Sgùrr a' Mhaoraich is a Scottish mountain located to the north of Loch Cuaich in the northwestern highlands. It has a height of 1027 m (3369 ft) and is classed as a Munro. Viewed from Kinloch Hourn to the west, or from the north, it shows large, steep, rocky flanks with a complex series of ridges and corries, but like its neighbours such as Gleouraich, its southern side is gentler and grassier.

The mountain is known in Gaelic, and used to be known in English as Sgùrr a' Mhorair, meaning "peak of the nobleman", but has been changed on modern maps to Sgùrr a' Mhaoraich, which derives from the Gaelic maorach meaning shellfish. This may be a reference to the hill's ribbed summit, which has been said to resemble a shell. In the Gaelic periodical Gairm in 1979, an article noted that though the writer had seen the name "Sgùrr a' Mhaoraich" in writing, he had only ever heard "Sgùrr a' Mhorair" spoken and jokes that Gheibhear maoraich air cladach, ach cha do thachair orm riamh buidheann diubh a’ siurradh nam beann - "You find shellfish on the beach, but I've never come across a bunch wandering on the mountains".
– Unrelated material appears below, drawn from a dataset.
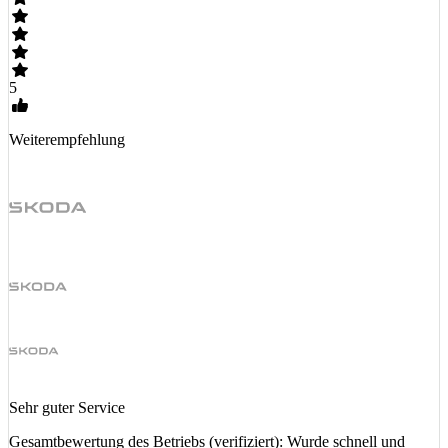
5
Weiterempfehlung
Sehr guter Service
Gesamtbewertung des Betriebs (verifiziert): Wurde schnell und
The mountain is most commonly climbed from the shores of Loch Cuaich to the south. A stalker's path leads up the Bac nan Canaichean ridge to the subsidiary top of Sgùrr Coire nan Eiricheallach (891 m), which is connected to the main summit by a 1.5 km ridge, which has a number of rocky outcrops which can be scrambled over or bypassed. An alternative, and less frequently climbed route is from the northeast end of Gleann Cuaich (Glen Quoich), by way of a stalker's path which runs the length of Coire a' Chaorainn and to the rocky summit of Am Bathaich (892 m), and from there south to Sgùrr a' Mhaoraich via a high bealach.